FIG. 1 is a vertical cross-sectional view of a reactor containment vessel according to an embodiment of the present invention.

FIG. 2 is a schematic sectional view of a jet pump 52.

FIG. 3 is a block diagram of a control system of a shutoff valve 51.

FIG. 4 is another block diagram of the control system of the shutoff valve 51.

FIG. 5 is a partial vertical cross-sectional view of a reactor containment vessel according to another embodiment of the present invention.

FIG. 6 is a partial vertical sectional view of a reactor containment vessel according to still another embodiment of the present invention.

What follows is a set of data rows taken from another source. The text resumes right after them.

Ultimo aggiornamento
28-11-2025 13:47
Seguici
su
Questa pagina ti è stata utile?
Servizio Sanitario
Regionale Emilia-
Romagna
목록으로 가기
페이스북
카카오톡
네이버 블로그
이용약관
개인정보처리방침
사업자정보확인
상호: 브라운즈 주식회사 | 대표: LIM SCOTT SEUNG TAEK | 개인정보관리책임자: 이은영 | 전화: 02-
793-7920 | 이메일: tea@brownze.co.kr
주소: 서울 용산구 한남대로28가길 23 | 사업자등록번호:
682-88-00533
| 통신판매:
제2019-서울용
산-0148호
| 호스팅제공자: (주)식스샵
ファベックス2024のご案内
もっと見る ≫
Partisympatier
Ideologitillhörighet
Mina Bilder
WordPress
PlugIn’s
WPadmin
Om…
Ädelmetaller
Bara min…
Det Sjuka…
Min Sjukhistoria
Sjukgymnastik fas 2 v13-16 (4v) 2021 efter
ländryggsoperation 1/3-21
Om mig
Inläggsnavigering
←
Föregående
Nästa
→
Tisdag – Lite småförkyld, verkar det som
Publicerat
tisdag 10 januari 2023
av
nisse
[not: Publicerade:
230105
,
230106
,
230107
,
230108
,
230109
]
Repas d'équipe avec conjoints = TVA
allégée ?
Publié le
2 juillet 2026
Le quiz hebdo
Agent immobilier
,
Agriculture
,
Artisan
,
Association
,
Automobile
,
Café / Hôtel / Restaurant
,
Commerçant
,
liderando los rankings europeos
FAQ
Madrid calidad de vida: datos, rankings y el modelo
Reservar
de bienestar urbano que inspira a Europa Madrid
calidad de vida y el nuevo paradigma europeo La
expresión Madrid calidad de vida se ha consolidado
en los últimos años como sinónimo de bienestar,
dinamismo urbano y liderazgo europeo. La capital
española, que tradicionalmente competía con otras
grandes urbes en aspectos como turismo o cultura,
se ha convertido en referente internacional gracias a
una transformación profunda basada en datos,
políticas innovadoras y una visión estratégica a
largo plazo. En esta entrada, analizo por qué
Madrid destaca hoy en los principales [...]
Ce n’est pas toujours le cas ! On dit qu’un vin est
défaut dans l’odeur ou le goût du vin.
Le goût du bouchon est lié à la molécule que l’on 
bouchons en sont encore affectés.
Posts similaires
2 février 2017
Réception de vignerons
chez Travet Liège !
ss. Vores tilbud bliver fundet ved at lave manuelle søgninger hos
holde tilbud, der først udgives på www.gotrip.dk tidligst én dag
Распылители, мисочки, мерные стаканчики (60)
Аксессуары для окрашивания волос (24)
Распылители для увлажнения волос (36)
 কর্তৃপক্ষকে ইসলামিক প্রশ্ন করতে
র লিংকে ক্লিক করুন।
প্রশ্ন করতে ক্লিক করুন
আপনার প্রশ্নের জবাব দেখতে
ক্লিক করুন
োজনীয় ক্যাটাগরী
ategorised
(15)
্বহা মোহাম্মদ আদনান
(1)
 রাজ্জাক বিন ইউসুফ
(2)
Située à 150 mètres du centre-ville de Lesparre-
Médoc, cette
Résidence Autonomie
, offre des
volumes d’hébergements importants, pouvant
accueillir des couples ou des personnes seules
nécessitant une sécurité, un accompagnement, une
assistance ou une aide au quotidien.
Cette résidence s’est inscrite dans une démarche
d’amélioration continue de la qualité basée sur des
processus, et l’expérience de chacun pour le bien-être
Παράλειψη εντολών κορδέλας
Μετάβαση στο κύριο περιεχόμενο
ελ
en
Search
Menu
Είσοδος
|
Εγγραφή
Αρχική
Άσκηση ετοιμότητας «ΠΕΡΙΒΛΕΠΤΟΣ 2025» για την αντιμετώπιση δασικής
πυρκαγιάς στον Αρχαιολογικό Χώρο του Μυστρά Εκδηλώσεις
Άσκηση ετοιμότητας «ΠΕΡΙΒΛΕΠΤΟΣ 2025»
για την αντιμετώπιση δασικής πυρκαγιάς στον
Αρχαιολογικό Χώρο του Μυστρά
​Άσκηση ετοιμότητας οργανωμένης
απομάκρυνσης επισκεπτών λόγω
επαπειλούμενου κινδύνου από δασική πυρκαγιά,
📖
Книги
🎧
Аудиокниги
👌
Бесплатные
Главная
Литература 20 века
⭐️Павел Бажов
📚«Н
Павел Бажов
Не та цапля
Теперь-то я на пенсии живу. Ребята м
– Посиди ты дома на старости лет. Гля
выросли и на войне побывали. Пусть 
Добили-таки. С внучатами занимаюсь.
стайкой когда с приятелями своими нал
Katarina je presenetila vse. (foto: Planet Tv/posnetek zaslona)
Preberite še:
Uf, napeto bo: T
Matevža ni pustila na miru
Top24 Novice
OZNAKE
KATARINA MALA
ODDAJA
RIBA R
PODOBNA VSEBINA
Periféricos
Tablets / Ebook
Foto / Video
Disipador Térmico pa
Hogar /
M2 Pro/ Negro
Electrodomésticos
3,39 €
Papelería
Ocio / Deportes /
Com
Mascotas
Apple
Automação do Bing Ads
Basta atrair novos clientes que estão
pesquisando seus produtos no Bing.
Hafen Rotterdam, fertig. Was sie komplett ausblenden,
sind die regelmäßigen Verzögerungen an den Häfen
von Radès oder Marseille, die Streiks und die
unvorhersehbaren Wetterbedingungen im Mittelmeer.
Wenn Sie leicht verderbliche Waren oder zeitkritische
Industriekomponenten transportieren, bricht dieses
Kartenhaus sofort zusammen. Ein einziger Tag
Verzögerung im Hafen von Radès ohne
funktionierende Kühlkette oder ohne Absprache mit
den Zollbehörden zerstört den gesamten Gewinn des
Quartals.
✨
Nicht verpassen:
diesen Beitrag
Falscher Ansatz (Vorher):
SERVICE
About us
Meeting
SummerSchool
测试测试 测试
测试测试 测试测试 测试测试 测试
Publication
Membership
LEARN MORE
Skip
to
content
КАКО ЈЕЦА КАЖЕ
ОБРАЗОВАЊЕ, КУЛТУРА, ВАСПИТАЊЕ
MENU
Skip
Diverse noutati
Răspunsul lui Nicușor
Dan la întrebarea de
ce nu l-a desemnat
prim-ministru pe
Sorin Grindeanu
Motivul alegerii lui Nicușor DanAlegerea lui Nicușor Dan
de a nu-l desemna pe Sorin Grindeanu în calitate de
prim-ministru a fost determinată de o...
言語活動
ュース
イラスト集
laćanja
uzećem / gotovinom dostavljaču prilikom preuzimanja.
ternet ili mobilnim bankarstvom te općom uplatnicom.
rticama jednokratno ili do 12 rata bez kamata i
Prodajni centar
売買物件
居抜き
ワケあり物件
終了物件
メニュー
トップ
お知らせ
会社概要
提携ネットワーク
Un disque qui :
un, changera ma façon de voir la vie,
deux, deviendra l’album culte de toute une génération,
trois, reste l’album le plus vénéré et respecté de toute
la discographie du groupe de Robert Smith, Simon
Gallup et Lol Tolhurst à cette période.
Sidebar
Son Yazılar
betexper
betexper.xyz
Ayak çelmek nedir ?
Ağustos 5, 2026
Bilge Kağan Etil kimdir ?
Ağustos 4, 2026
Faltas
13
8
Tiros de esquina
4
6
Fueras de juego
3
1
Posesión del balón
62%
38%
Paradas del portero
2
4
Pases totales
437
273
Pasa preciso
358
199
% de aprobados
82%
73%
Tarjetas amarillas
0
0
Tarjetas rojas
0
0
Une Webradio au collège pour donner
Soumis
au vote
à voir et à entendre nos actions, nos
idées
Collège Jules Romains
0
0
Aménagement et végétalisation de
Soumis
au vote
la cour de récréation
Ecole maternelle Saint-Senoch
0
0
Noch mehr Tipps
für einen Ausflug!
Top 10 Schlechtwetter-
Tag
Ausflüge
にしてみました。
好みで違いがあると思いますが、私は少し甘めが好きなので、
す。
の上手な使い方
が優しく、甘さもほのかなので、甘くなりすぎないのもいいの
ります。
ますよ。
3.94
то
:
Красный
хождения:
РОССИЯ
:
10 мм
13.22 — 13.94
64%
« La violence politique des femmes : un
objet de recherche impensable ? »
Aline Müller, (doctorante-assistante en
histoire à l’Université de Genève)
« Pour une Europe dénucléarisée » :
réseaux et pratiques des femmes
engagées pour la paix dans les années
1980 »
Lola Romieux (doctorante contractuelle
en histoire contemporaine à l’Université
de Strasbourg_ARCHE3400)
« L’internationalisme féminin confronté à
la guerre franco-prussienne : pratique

FIG. 7 is a partial vertical cross-sectional view of a reactor containment vessel according to still another embodiment of the present invention.

[Explanation of symbols]

1 ... Reactor core, 2 ... Reactor pressure vessel, 3 ... Dry well, 4
... pressure suppression chamber, 5 ... pressure suppression pool, 6 ... wet well, 7 ... vent pipe, 26 ... gravity falling water tank, 27, 6
3 ... Piping, 29 ... Check valve, 51 ... Shutoff valve, 52 ... Jet pump, 55, 56 ... Communication pipe, 60 ... Drive port, 61 ...
Intake port, 62 ... Ejection port, 64 ... Melting valve, 66 ... Diffuser, 67 ... Throat, 70 ... Control rod, 72 ... Condensate discharge pipe, 73 ... Gas discharge pipe, 76 ... Condenser exhaust pipe,
78 ... Main steam pipe, 80 ... Condenser, 81 ... Condenser cooling pool, 83 ... Water level gauge, 84 ... Comparison circuit, 85 ... Low water level reference signal, 86 ... Valve actuator, 87 ... Pressure measuring instrument, 8
8 ... High pressure reference signal, 90 ... Suction pipe.

Claims (8)

[Claims] 1. A sealed dry well for containing a reactor pressure vessel, a pressure suppression chamber for holding water, a condenser installed outside the dry well, and a condenser connected to and discharged from the condenser. A reactor containment vessel having a fluid discharge pipe for guiding the fluid into water in the pressure suppression chamber, comprising fluid supply means for supplying the fluid in the dry well into the condenser when a coolant is lost. Reactor containment vessel. 2. The reactor containment vessel according to claim 1, wherein the fluid supply means is a jet pump that connects the main steam pipe connected to the reactor pressure vessel via a valve and the condenser. 3. The reactor containment vessel according to claim 2, further comprising a control system for opening the valve in response to a coolant loss accident occurrence signal. 4. The reactor containment vessel according to claim 1, wherein a melting valve is installed at a tip end of the fluid discharge pipe, and the pipe is branched from an intermediate portion of the fluid discharge pipe and can communicate with the inside of the dry well. . 5. The reactor containment vessel according to claim 2, wherein a plurality of jet pumps are provided in parallel. 6. The reactor containment vessel according to claim 4, wherein the fluid discharge pipe is a gas discharge pipe for discharging non-condensable gas. 7. The reactor containment vessel according to claim 4, wherein the fluid discharge pipe is a condensed water discharge pipe for discharging condensed water. 8. The reactor containment vessel according to claim 4, wherein a plurality of the melting valves are installed at different heights of the fluid discharge pipes.